*** GIVEN INFORMATION ***

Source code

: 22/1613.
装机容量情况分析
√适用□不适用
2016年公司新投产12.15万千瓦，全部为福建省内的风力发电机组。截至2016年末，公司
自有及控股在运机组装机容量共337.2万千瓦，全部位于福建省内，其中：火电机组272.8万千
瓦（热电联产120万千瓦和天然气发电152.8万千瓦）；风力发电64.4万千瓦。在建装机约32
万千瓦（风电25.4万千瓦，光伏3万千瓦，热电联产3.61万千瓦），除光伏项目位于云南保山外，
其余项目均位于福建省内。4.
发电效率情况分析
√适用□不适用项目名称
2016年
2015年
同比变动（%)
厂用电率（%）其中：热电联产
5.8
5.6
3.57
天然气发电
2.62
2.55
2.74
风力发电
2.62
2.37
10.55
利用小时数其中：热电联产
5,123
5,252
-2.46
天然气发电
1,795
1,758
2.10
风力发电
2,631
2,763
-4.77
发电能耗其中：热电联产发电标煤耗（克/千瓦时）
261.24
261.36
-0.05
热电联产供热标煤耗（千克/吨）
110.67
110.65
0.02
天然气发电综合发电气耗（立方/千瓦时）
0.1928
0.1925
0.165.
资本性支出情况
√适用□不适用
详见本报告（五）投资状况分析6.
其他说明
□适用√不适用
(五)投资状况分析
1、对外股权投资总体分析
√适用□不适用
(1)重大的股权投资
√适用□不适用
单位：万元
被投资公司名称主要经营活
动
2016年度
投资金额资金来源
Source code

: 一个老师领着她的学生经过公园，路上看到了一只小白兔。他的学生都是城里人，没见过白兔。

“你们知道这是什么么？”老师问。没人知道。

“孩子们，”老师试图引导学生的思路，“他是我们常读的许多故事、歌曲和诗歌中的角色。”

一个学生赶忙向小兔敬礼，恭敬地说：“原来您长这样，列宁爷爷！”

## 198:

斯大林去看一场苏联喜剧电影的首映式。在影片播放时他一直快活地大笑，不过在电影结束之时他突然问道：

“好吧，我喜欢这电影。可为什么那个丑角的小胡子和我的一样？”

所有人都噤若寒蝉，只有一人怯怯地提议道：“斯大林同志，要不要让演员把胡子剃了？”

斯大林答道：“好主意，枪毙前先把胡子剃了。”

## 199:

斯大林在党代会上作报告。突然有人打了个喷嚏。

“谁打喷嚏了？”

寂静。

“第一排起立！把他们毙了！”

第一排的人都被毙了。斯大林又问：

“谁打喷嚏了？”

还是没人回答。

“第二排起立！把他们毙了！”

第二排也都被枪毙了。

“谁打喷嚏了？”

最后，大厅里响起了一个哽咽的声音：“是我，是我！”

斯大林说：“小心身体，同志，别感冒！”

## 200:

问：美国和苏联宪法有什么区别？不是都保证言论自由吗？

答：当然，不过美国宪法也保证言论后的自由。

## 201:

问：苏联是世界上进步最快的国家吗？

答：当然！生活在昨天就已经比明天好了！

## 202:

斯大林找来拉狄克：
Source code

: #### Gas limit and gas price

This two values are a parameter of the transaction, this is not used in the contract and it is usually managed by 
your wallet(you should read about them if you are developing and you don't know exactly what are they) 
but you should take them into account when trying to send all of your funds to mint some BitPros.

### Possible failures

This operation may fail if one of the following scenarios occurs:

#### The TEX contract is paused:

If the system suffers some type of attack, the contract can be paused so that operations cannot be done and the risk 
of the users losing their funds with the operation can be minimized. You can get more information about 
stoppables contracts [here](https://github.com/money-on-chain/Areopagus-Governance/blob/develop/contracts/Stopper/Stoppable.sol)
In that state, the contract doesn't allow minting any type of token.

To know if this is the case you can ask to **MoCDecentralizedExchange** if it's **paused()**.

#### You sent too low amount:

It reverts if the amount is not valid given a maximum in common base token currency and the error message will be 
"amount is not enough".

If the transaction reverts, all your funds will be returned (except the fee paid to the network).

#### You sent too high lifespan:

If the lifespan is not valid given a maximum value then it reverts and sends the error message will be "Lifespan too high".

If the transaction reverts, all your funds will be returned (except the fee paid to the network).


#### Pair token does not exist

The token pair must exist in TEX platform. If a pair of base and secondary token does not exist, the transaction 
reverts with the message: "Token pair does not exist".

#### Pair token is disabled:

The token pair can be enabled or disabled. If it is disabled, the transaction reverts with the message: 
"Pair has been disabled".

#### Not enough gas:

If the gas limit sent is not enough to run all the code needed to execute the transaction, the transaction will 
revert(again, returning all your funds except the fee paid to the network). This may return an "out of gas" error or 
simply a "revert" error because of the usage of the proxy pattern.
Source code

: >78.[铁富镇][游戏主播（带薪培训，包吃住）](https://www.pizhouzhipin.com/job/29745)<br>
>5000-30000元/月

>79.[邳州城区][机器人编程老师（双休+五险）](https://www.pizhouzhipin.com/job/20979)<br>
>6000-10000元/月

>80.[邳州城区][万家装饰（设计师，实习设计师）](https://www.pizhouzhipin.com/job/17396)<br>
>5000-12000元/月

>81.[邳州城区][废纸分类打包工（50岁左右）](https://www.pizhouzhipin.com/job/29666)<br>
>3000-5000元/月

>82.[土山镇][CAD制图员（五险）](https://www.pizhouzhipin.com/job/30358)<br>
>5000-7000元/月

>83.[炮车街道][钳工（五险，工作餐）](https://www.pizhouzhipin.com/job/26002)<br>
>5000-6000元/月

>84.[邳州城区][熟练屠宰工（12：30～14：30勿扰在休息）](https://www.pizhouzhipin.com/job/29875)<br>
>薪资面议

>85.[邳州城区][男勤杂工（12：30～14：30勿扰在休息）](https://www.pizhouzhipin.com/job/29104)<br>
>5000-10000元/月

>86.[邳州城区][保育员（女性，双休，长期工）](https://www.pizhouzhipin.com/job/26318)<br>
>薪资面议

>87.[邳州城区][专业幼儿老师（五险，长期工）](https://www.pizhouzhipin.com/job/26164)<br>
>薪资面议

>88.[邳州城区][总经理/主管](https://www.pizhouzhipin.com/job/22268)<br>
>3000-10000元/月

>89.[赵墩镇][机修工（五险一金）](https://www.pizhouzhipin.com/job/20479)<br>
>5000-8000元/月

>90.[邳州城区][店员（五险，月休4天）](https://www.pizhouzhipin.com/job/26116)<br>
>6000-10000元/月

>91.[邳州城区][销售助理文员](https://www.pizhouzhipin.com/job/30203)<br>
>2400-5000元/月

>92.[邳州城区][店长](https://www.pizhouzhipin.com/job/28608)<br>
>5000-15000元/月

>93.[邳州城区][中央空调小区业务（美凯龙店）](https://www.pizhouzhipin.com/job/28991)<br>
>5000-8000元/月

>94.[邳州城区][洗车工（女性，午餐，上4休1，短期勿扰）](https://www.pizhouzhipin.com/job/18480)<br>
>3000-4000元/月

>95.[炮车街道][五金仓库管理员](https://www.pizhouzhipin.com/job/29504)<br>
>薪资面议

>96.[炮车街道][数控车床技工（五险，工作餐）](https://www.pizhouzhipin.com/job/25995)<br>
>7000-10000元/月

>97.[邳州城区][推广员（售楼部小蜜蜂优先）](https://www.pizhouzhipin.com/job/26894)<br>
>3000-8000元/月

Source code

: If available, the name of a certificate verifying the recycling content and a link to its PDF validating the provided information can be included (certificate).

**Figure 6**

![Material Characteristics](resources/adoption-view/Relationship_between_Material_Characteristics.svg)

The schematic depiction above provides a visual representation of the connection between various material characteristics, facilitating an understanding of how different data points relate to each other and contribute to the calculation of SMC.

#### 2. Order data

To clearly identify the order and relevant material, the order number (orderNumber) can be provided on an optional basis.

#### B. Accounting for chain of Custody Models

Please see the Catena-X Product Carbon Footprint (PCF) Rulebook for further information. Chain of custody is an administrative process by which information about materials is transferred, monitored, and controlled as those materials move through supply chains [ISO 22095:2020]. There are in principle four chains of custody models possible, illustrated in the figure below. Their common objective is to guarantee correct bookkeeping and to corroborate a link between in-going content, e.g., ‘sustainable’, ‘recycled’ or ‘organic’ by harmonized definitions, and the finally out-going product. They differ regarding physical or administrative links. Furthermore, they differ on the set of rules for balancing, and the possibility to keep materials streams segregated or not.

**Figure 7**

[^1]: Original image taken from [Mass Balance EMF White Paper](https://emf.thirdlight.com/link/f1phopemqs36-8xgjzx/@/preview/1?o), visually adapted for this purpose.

*** End of GIVEN INFORMATION ***

**PROBLEM TO WORK ON:** Whenever a line in the preceding entries includes the word "with", count it, and state the total alone.

**ANSWER TO THIS EXERCISE:** 3